## Some Nuts And Bolts Of Music Theory

When I started learning music seriously I was a teenager. I’ll turn 54 in a couple of weeks, and I’m still figuring out all this stuff, despite (or perhaps because of) being a professional musician and music teacher for three decades. Having a 7-year-old daughter is an enormous help.

In high school I took my first music theory class. The teacher’s name was Mr. March, which should have been a clue. The first day, he said to the class, *“I’m going to test your musical ears.”* He told us to take out a piece of paper. Then he said, *“I’m going to play two intervals on the piano. You write down which is bigger, the first or the second.”*

Then he turned his back to us and pressed some keys on the piano.

*I did not have a freakin’ clue what was going on.*

I did not recognize that he was hitting two keys simultaneously. What I heard was *a series of sounds*. What did he mean by “which one is bigger”? I’m pretty sure I just gave up on the exam.

Mr. March was operating under some default assumptions that were never stated.

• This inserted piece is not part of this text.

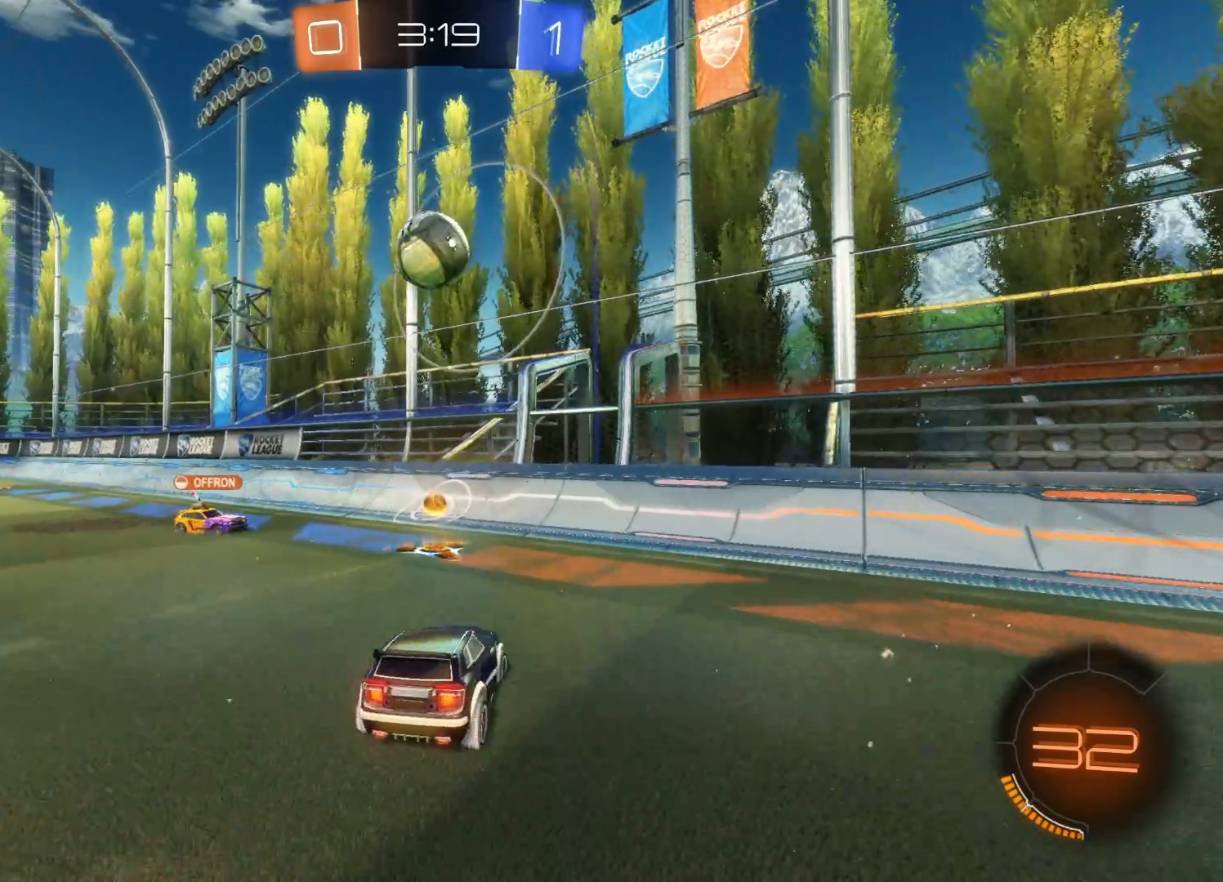
{"buttons": ["L2"], "left_stick": "center", "right_stick": "center", "events": [[133, "R2", "down"], [166, "L2", "up"], [250, "R2", "up"], [266, "L2", "down"]]}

This is not uncommon in teaching, and it’s practically a given in music teaching, where teachers are distressingly likely to start where *they are*, rather than *where their students are*.

Here’s what I tell students who want to learn about music theory.

Musical sound concerns itself with vibration within the frequency range that our ears can perceive. Vibrations outside that range don’t get picked up by our ears, so we won’t talk about them.

Some vibrations have *periodicity*. Others do not. An example of the first kind is a tone played on a flute; an example of the second kind is crumpling a sheet of paper.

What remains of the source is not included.